Not long ago, Kluile ruminated on the Jewish practices of Kashrut and how they might be re-imagined today. He wrote:

Who we eat with has been on my mind as I read about kashrut, or Jewish dietary law. Drawn from Leviticus and Deuteronomy, it instructs us to abstain from pork and shellfish, for example, and not to mix meat and dairy. As a tool, it has proved powerful in maintaining Jewish identity through centuries of oppression and forced relocation. When food preparation and consumption are complicated enough – or at least different enough from the dominant culture – we end up eating with others observing the same halakha (religious law). Just ask a vegan.

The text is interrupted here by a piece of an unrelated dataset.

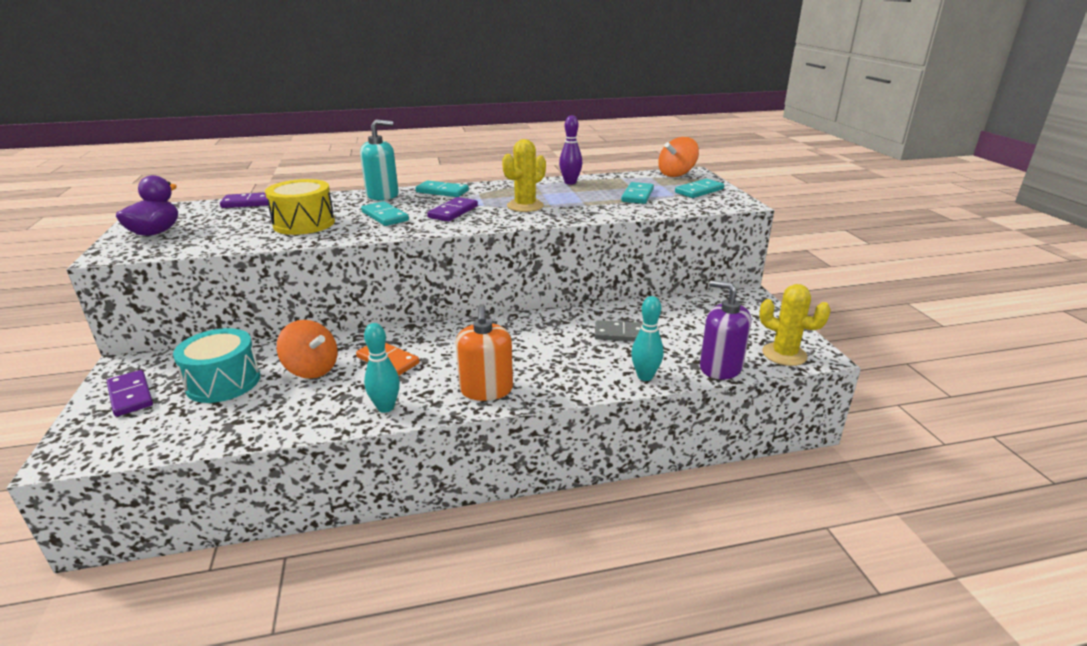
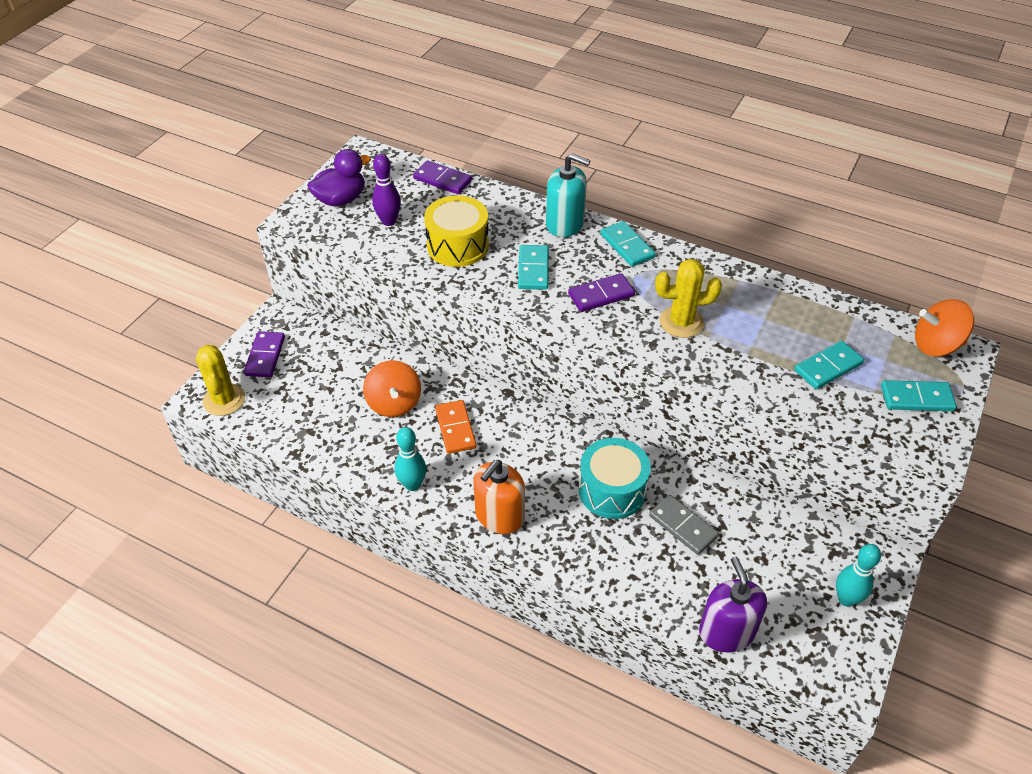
camera: 40 degrees right, 20 degrees up
(223, 382) = (328, 379): turquoise drum -> turquoise drum (612, 490)
(570, 183) = (781, 297): purple bowling pin -> purple bowling pin (389, 221)
(645, 376) = (643, 593): turquoise bowling pin -> turquoise bowling pin (846, 599)
(784, 354) = (812, 661): yellow cactus -> yellow cactus (224, 400)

Or CrossFitters who ‘keep Paleo.’

But fewer than one in four American Jews keeps kosher these days, suggesting it has lost resonance as a spiritual technology.

In his book Integral Halachah, Rabbi Zalman Schachter-Shalomi writes, “If our goal is to take responsibility for our consciousness, behavior, and covenant with God, then we have to say that not only do we have the right [to reimagine old rules], but it’s a mitzvah (commandment). In working these things out, we fulfill the mitzvah of asking, ‘Mah ha-shem Elohecha sho’el mei-imcha (What is it that God is asking of us [today]?’

Perhaps God is asking us, amidst a crisis of isolation, to reimagine our dietary laws to be less about what we eat - and more about with whom we eat – and how often we eat together?

Imagine if observing this mitzvah would become about eating with the same group of friends every Thursday night. Or having lunch with your least favorite colleague once a month. Or ensuring the whole family is home three nights a week - all the while understanding that this isn’t just wishful thinking, but divinely mandated. Or is there an opportunity to create a process like Whole30 for how we eat? Where going 'cold turkey' means becoming explicit about never 'eating on the go'. Always sitting down to eat - never at our desks, and ensuring there's no tech screens on the table?

Reb Zalman wrote that a good mitzvah reduces our resistance to God. That we must allow God to "reach into us" because self-transformation can never be done alone. We need siya'ata di-shmaya (the aid of heaven.)

I think we're seeing moves toward this in efforts like The People's Supper and dinner conversation menus, as well as cross-generational groups like North London Cares. If we're looking for spiritual technologies that help us connect and that keep us together, a reimagined kashrut might be a perfect solution.  

Rabbi Brent here again - one of the most powerful and demanding aspects of Judaism is that the full and intricate system of miztvot call us to maintain consciousness of the Divine at all times.

Is that a challenge we want to accept? Do we think its possible or desirable to be always aware of the Divine? If not, why not? If we think it is possible, how do we do that - through traditional practices of kashrut? New practices like KIuile suggests above?

I look forward to hearing your thoughts.